# Exercise aim
Whenever a line in the records below contains "down", pick it out.

Dataset entries
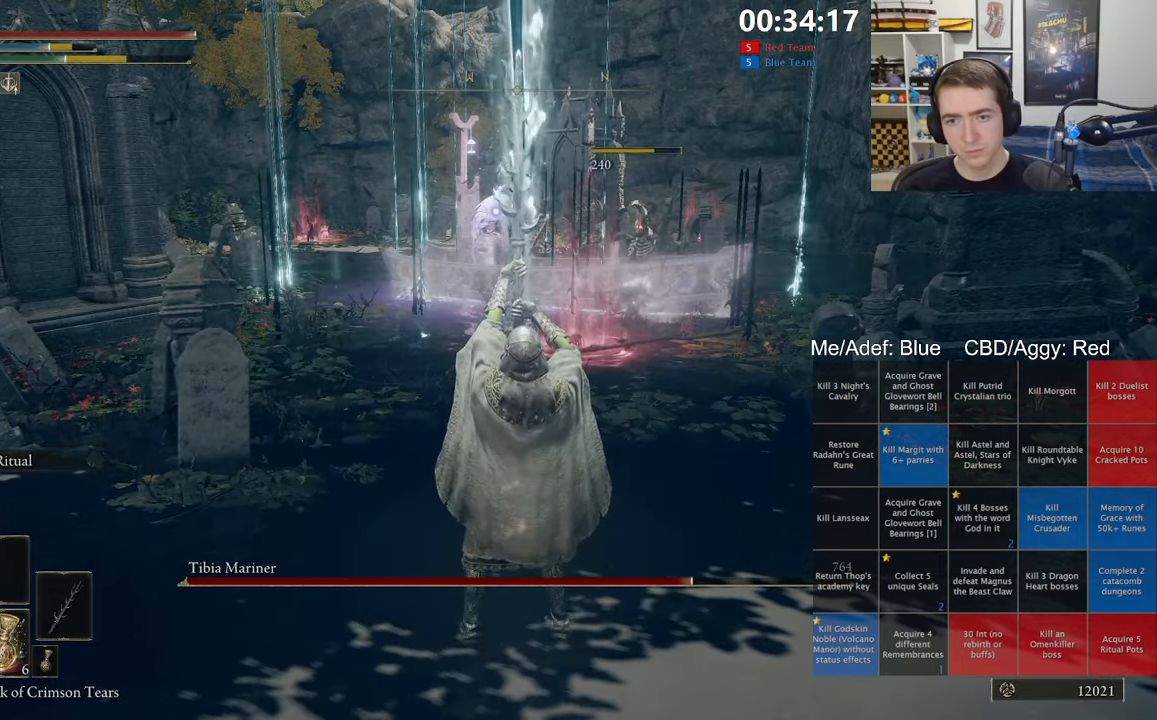
{"dt_ms": 500, "buttons": ["L2"], "left_stick": "up", "right_stick": "center", "events": [[134, "L2", "up"], [200, "L2", "down"], [334, "L2", "up"], [434, "L2", "down"]]}
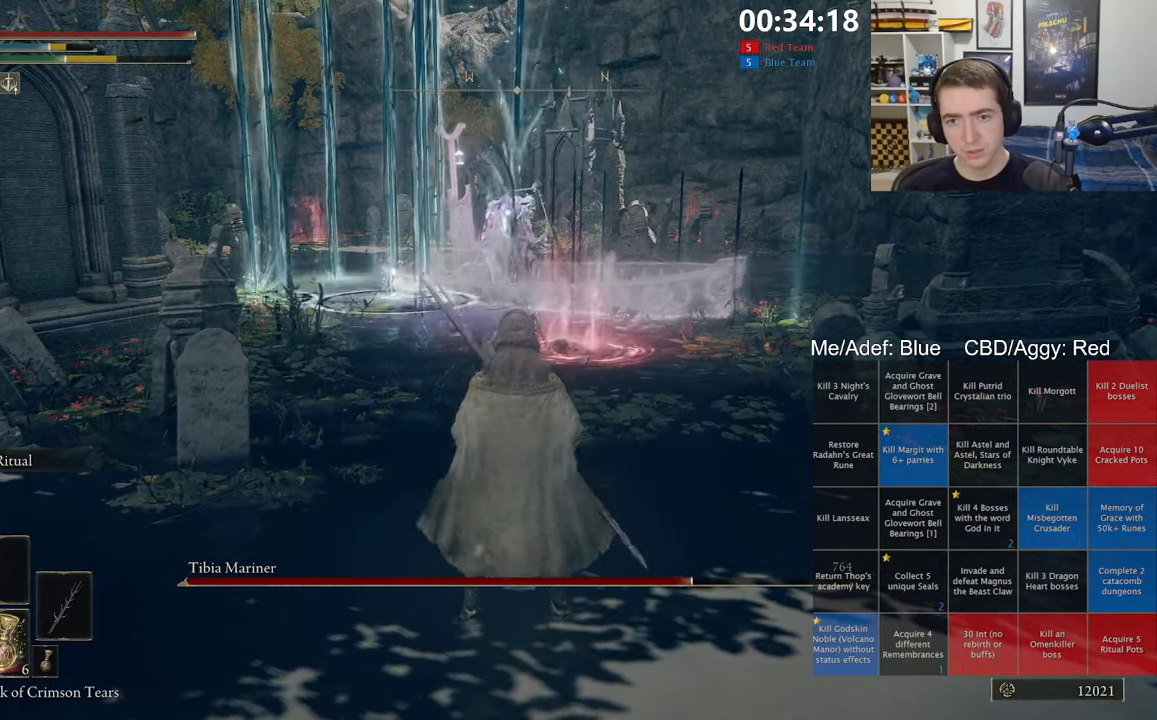
{"dt_ms": 500, "buttons": [], "left_stick": "up", "right_stick": "center", "events": [[50, "L2", "up"], [167, "L2", "down"], [300, "L2", "up"]]}
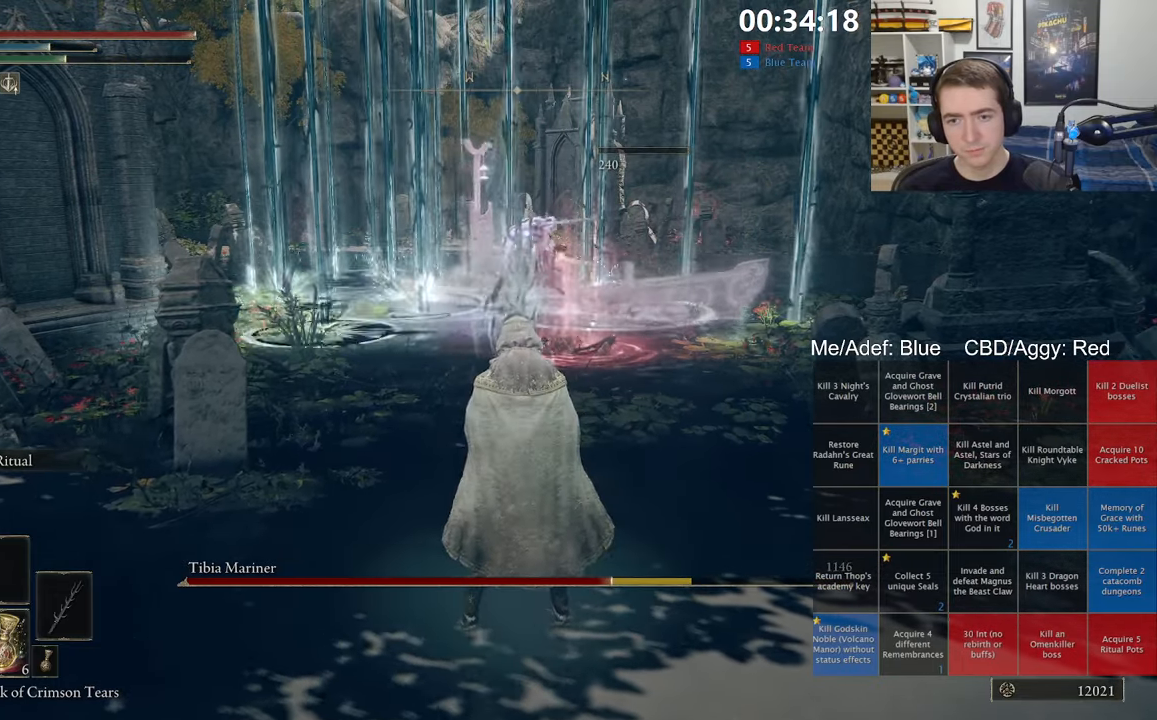
{"dt_ms": 500, "buttons": [], "left_stick": "up", "right_stick": "center", "events": [[134, "left_stick", "center"], [334, "left_stick", "up"]]}
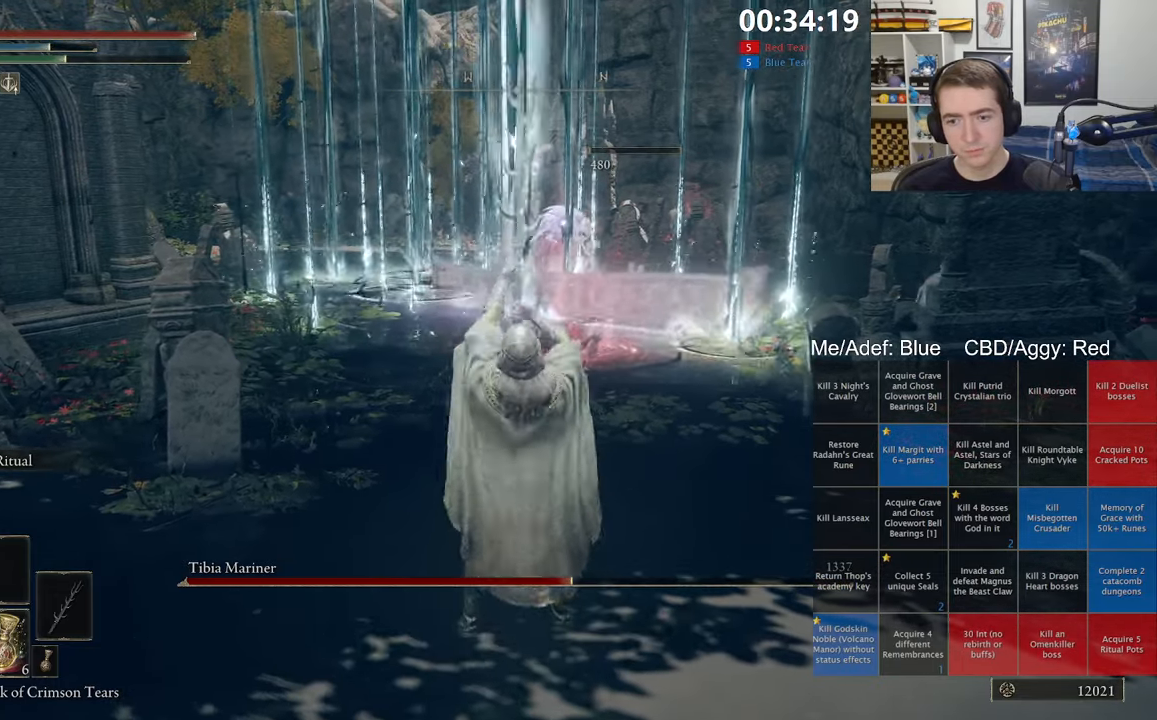
{"dt_ms": 500, "buttons": [], "left_stick": "center", "right_stick": "center", "events": [[150, "left_stick", "up-left"], [467, "left_stick", "center"]]}
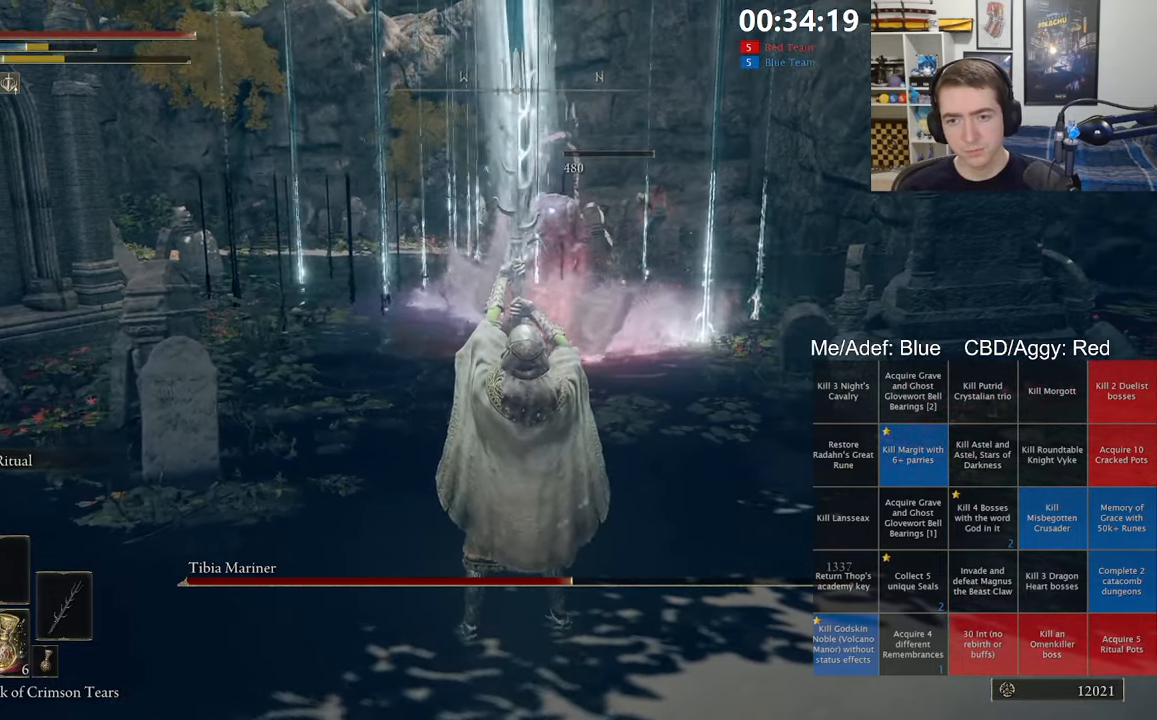
{"dt_ms": 500, "buttons": [], "left_stick": "down-left", "right_stick": "center", "events": [[67, "left_stick", "down"], [384, "left_stick", "down-left"]]}
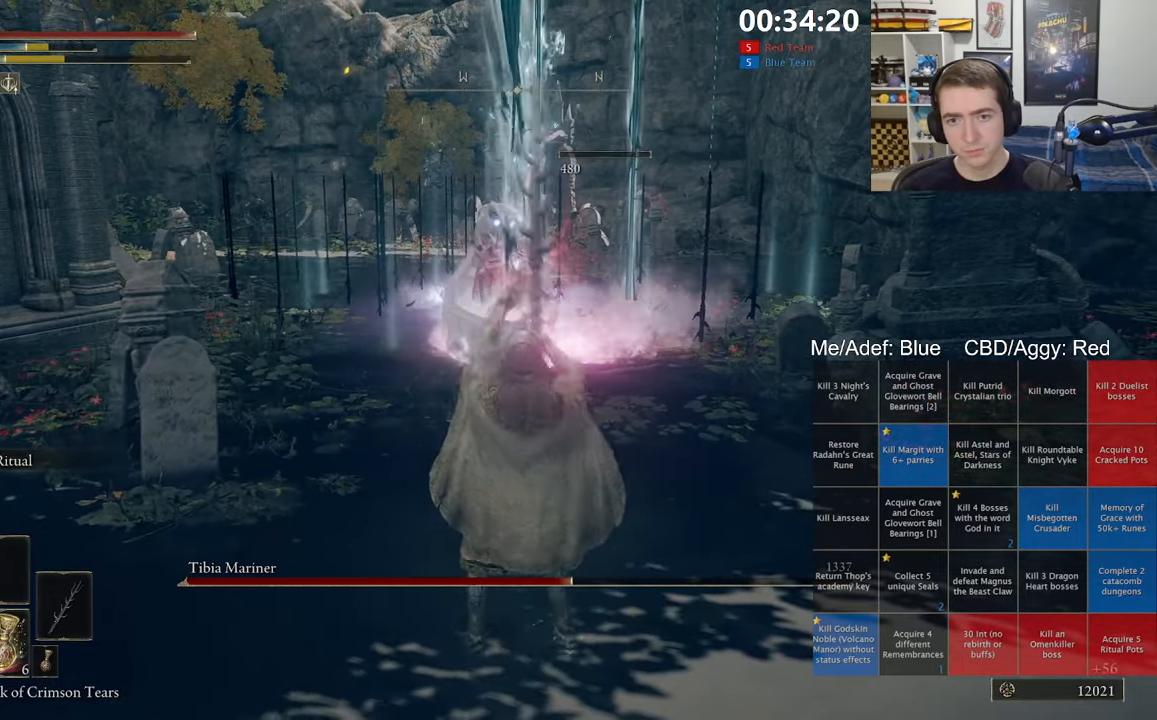
{"dt_ms": 500, "buttons": [], "left_stick": "right", "right_stick": "center", "events": [[84, "left_stick", "up-left"], [350, "left_stick", "down-left"], [500, "left_stick", "right"]]}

# Written solution
{"dt_ms": 500, "buttons": ["L2"], "left_stick": "up", "right_stick": "center", "events": [[134, "L2", "up"], [200, "L2", "down"], [334, "L2", "up"], [434, "L2", "down"]]}
{"dt_ms": 500, "buttons": [], "left_stick": "up", "right_stick": "center", "events": [[50, "L2", "up"], [167, "L2", "down"], [300, "L2", "up"]]}
{"dt_ms": 500, "buttons": [], "left_stick": "down-left", "right_stick": "center", "events": [[67, "left_stick", "down"], [384, "left_stick", "down-left"]]}
{"dt_ms": 500, "buttons": [], "left_stick": "right", "right_stick": "center", "events": [[84, "left_stick", "up-left"], [350, "left_stick", "down-left"], [500, "left_stick", "right"]]}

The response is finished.